## Extracted records
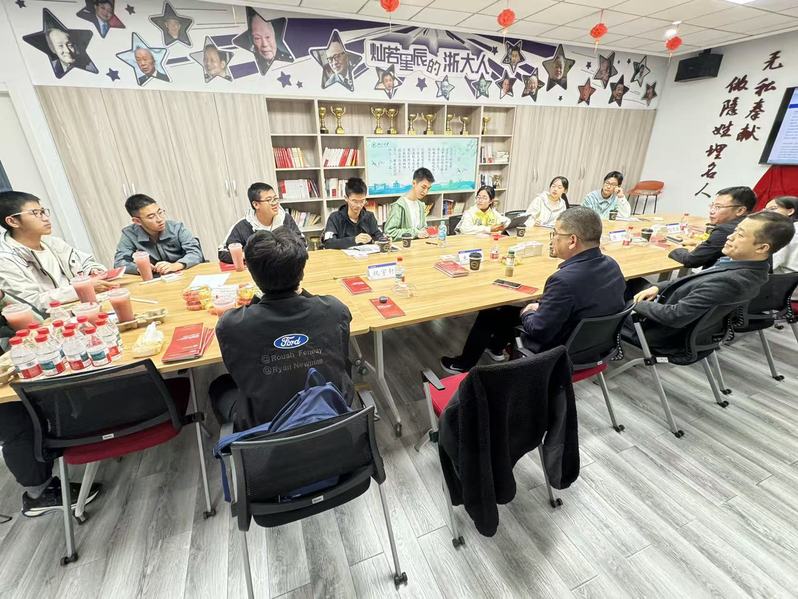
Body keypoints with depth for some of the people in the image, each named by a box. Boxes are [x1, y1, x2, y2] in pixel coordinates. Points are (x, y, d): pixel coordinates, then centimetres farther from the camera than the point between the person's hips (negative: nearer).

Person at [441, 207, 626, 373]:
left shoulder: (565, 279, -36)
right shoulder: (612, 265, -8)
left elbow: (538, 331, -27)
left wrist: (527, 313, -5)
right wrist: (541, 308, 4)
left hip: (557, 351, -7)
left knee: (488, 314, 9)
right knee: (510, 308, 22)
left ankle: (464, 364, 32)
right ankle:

## Exercise
Copy out every line of the rows above word for word, leaving out the pictures.

## Result for this exercise
Body keypoints with depth for some of the people in the image, each named by a box. Boxes are [x1, y1, x2, y2] in pixel coordinates. Points are (x, y, d): pixel coordinates, then centimetres farther from the camera than the point between the person's hips (negative: nearer).

Person at [441, 207, 626, 373]:
left shoulder: (565, 279, -36)
right shoulder: (612, 265, -8)
left elbow: (538, 331, -27)
left wrist: (527, 313, -5)
right wrist: (541, 308, 4)
left hip: (557, 351, -7)
left knee: (488, 314, 9)
right knee: (510, 308, 22)
left ankle: (464, 364, 32)
right ankle:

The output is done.